Errada: 40,9% não é o limite do Executivo estadual na LRF, que é de 49% da receita corrente líquida.
- B)50% para o Estado.
Errada: 50% não é o teto para o Estado como um todo; a lei reparte o limite entre os Poderes e o Ministério Público.
- C)6% para o Judiciário.
Certa: o art. 20, II, da LC 101/2000 fixa em 6% da receita corrente líquida o limite do Judiciário nos Estados.
- D)10% para o Legislativo.
Errada: 10% não corresponde ao limite do Legislativo estadual, que é menor e ainda abrange o Tribunal de Contas na repartição legal.
- E)0,6% para o Ministério Público.
Errada: 0,6% não é o percentual do Ministério Público estadual, que possui limite próprio distinto na LRF.
Gabarito: C
A Lei de Responsabilidade Fiscal (LC 101/2000) fixa limites para a despesa total com pessoal como forma de evitar que a folha “coma” a receita do ente. No caso dos Estados, o art. 20 reparte o teto da receita corrente líquida entre os Poderes e o Ministério Público, com percentuais próprios para cada um. Aqui está o ponto-chave: no âmbito estadual, o Judiciário pode gastar até 6% da receita corrente líquida com pessoal. É exatamente isso que a questão cobra.

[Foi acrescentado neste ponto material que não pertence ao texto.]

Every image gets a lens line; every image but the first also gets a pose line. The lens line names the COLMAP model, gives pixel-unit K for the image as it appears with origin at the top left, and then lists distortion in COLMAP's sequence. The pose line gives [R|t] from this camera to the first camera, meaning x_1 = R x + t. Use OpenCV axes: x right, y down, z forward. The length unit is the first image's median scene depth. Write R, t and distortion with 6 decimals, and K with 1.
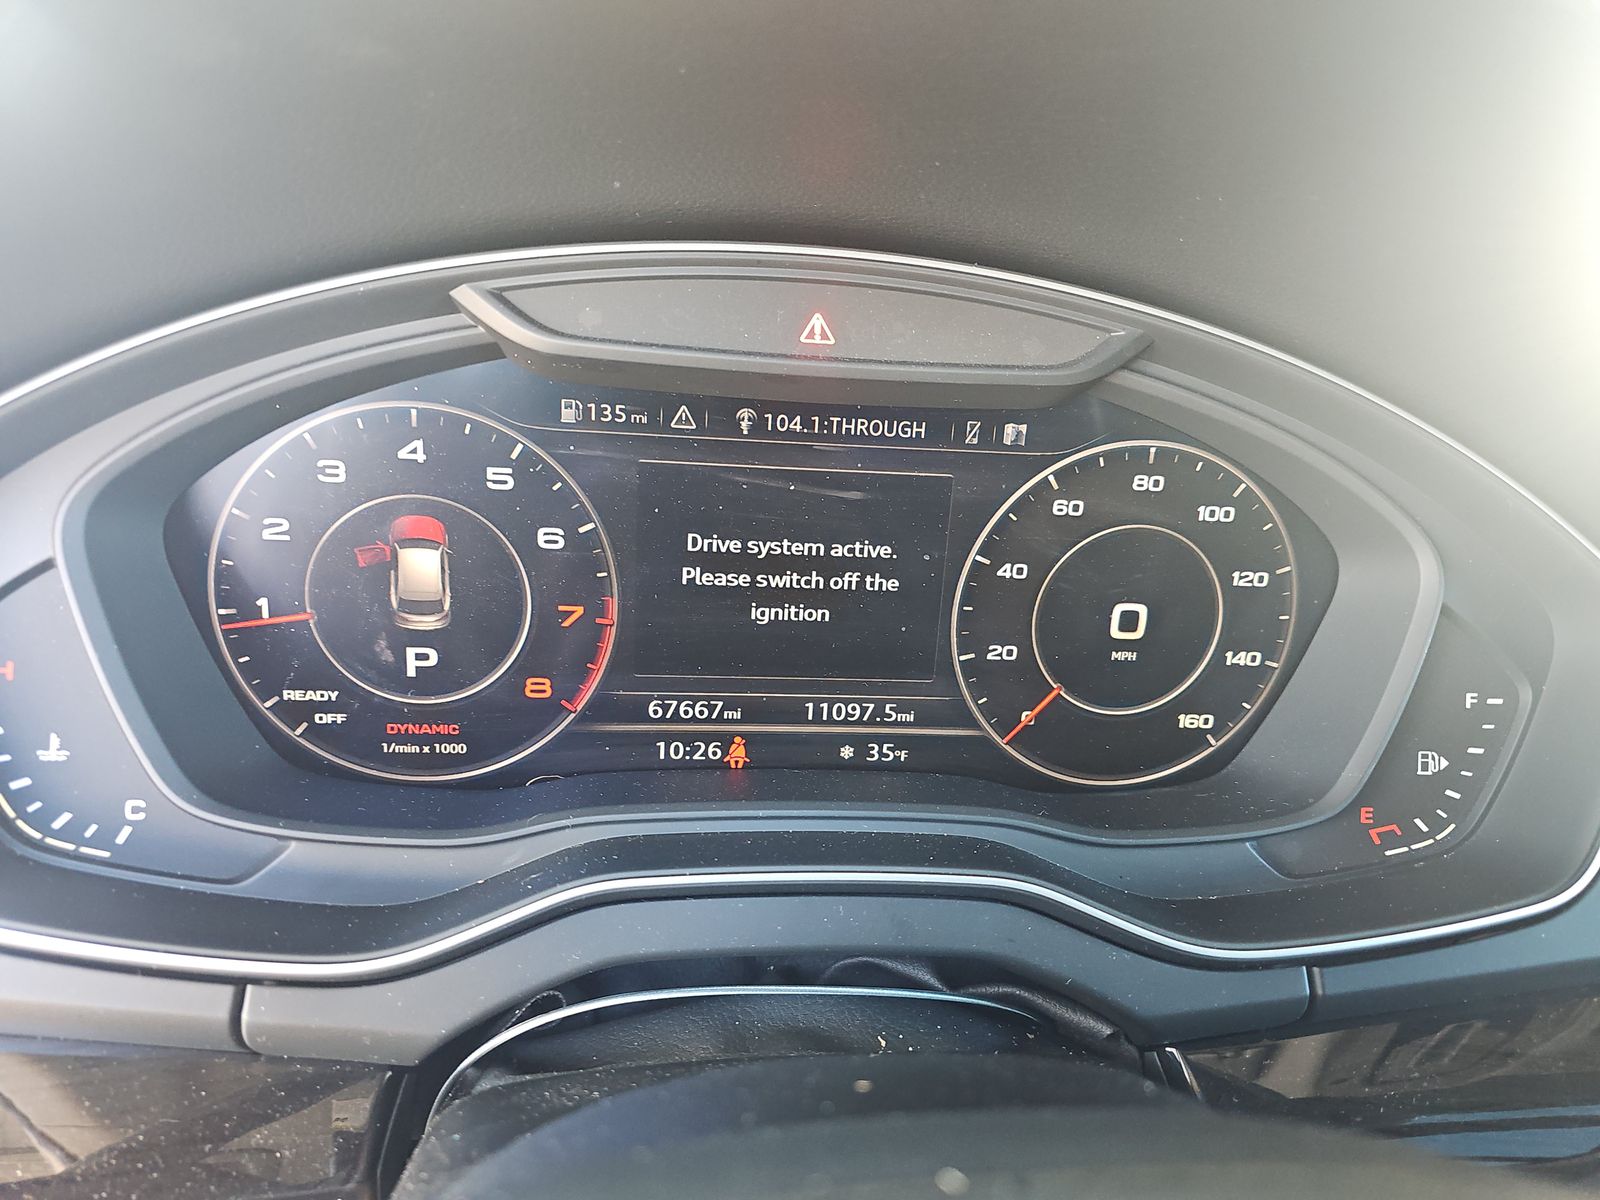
lens RADIAL K [[1048.3, 0, 812.8], [0, 1048.3, 602.9], [0, 0, 1]] dist [0.121341, -0.168550]
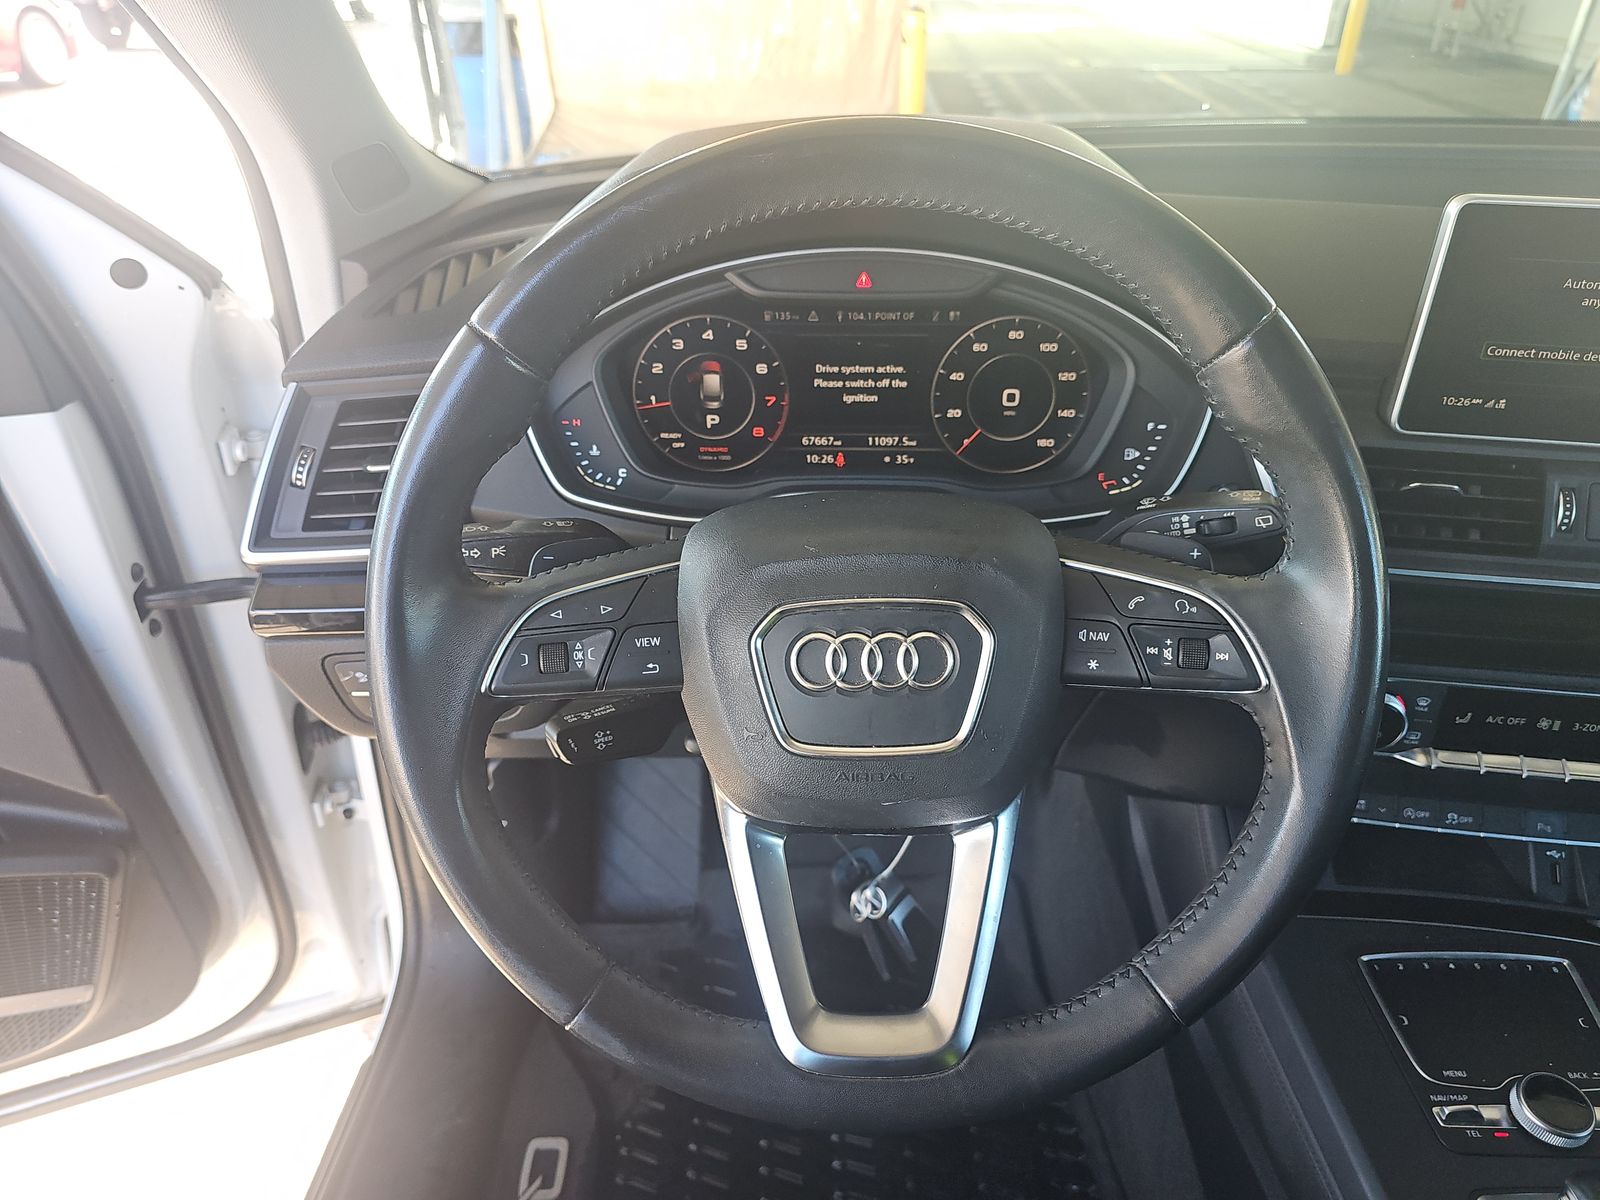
lens RADIAL K [[1048.3, 0, 812.8], [0, 1048.3, 602.9], [0, 0, 1]] dist [0.121341, -0.168550]
pose [[0.985413, 0.007465, -0.170014, 0.282412], [0.021785, 0.985284, 0.169530, 0.060705], [0.168778, -0.170761, 0.970750, -1.412321]]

Então, quando você vê “Estados” e “Judiciário”, pense logo nesse percentual específico da LRF. Os demais percentuais do art. 20 são diferentes: Executivo estadual fica com a maior fatia, Legislativo com o TCE tem limite menor, e o Ministério Público também tem seu percentual próprio. A banca gosta de misturar esses números para ver se você sabe que o limite não é “um só para todo mundo”, mas sim repartido por Poder e órgão. Portanto, o gabarito é a letra C, porque o art. 20, II, da LRF estabelece que, nos Estados, a despesa total com pessoal do Judiciário não poderá exceder 6% da receita corrente líquida.